__Assignment__
Only the number is wanted: how many lines in the data contain "action"?

__Information given__
┌────────

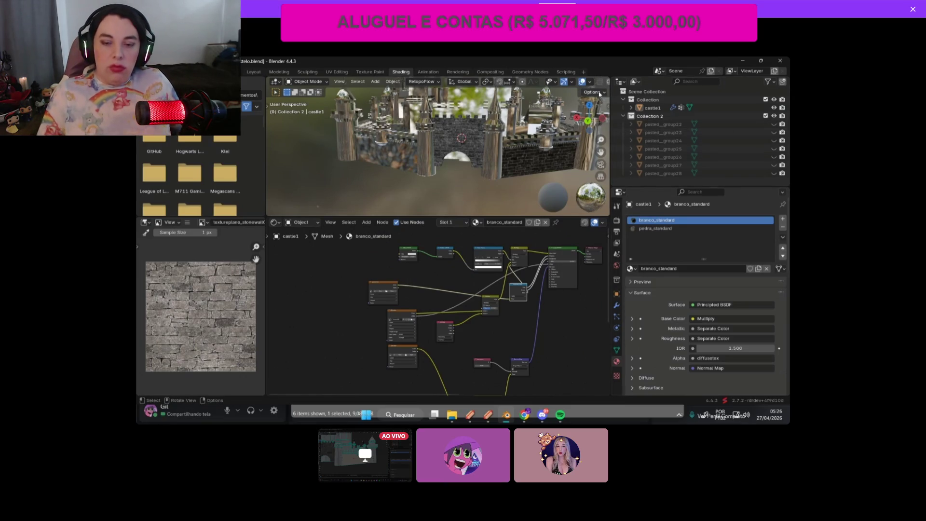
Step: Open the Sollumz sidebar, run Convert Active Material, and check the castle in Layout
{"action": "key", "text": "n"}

└────────
┌────────

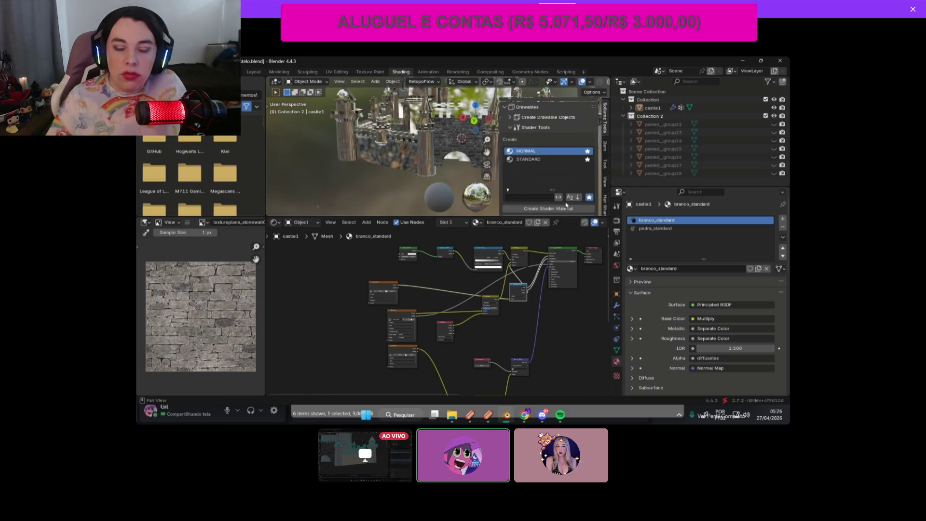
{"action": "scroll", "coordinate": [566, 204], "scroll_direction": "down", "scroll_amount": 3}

└────────

__Expected output__
2